Efek dari kolorisme jauh jangkauannya. Bias warna kulit memiliki dampak pada harga diri, standar kecantikan, dan bahkan hubungan pribadi. Sebagai bagian dari rasisme, warna adalah diskriminasi berdasarkan warna kulit di mana kulit terang dianggap lebih unggul daripada kulit gelap. Masalah sosial yang serius, dampaknya tidak boleh diremehkan.
Efek Colorism pada Hubungan
Colorism adalah bentuk bias yang memecah-belah. Dalam menghadapi rasisme, orang kulit berwarna biasanya dapat beralih ke dukungan dari komunitas mereka, tetapi itu tidak selalu terjadi dengan warna, di mana anggota kelompok ras seseorang sendiri dapat menolak atau membenci mereka karena bias warna kulit yang berakar dalam sejarah putih Barat supremasi.
Warna di komunitas Afrika-Amerika menyebabkan orang kulit hitam berkulit terang memperlakukan rekan-rekan mereka yang lebih gelap dengan cara diskriminatif yang sama seperti orang kulit putih telah memperlakukan orang dengan warna pada umumnya. Orang kulit hitam berkulit gelap dapat ditolak kesempatan untuk bergabung dengan kelompok-kelompok sipil tertentu, klub, dan perkumpulan mahasiswi di sekolah dan lingkungan mereka.

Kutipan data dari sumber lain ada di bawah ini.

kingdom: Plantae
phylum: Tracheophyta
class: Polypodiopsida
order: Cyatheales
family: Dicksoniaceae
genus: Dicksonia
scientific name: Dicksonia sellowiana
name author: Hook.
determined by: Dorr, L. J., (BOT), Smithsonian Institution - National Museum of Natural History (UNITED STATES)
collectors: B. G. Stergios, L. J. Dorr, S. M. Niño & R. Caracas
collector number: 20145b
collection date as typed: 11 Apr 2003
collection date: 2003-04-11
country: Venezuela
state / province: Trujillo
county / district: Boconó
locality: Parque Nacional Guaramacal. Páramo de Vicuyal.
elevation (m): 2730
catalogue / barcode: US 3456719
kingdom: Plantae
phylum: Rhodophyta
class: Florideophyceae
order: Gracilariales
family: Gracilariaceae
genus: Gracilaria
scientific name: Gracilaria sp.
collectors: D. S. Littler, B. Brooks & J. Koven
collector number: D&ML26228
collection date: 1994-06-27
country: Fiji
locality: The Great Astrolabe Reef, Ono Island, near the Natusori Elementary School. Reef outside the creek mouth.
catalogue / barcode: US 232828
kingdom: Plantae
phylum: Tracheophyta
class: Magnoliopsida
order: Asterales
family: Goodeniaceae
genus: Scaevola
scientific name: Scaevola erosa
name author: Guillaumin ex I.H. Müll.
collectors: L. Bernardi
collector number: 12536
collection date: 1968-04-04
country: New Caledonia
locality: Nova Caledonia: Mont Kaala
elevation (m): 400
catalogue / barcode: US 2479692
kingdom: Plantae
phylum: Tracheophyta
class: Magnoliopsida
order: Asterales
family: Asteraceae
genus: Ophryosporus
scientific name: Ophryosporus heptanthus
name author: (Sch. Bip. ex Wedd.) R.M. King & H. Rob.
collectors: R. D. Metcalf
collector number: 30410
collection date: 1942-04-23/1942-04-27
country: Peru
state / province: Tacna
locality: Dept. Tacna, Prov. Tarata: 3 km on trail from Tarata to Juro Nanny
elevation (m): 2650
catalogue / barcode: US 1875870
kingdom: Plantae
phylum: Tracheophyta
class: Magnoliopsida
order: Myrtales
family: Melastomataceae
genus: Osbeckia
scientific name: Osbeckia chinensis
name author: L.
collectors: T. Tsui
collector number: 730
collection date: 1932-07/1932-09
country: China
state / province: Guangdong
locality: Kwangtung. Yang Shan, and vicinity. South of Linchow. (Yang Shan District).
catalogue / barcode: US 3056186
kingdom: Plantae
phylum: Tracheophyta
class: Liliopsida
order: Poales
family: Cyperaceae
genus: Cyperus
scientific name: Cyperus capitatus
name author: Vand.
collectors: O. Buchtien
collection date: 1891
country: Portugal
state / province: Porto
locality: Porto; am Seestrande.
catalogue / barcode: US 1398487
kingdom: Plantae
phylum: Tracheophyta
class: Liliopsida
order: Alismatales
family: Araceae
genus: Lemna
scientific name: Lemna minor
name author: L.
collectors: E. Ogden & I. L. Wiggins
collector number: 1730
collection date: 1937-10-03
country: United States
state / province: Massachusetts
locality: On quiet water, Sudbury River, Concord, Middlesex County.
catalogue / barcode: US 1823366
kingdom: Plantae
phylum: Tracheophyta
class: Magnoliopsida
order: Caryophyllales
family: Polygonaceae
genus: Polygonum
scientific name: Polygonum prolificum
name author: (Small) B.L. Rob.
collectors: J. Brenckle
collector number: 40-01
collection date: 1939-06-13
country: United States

Hal ini menyebabkan orang Afrika-Amerika ini didiskriminasi dua kali lipat, baik oleh orang kulit putih maupun kulit hitam yang berkulit hitam.
Warna menjadi sangat pribadi ketika muncul dalam keluarga. Hal ini dapat menyebabkan orang tua lebih menyukai satu anak dari yang lain karena warna kulit mereka. Ini dapat mengikis harga diri anak yang ditolak, menghancurkan kepercayaan antara orang tua dan anak, dan menumbuhkan persaingan saudara kandung.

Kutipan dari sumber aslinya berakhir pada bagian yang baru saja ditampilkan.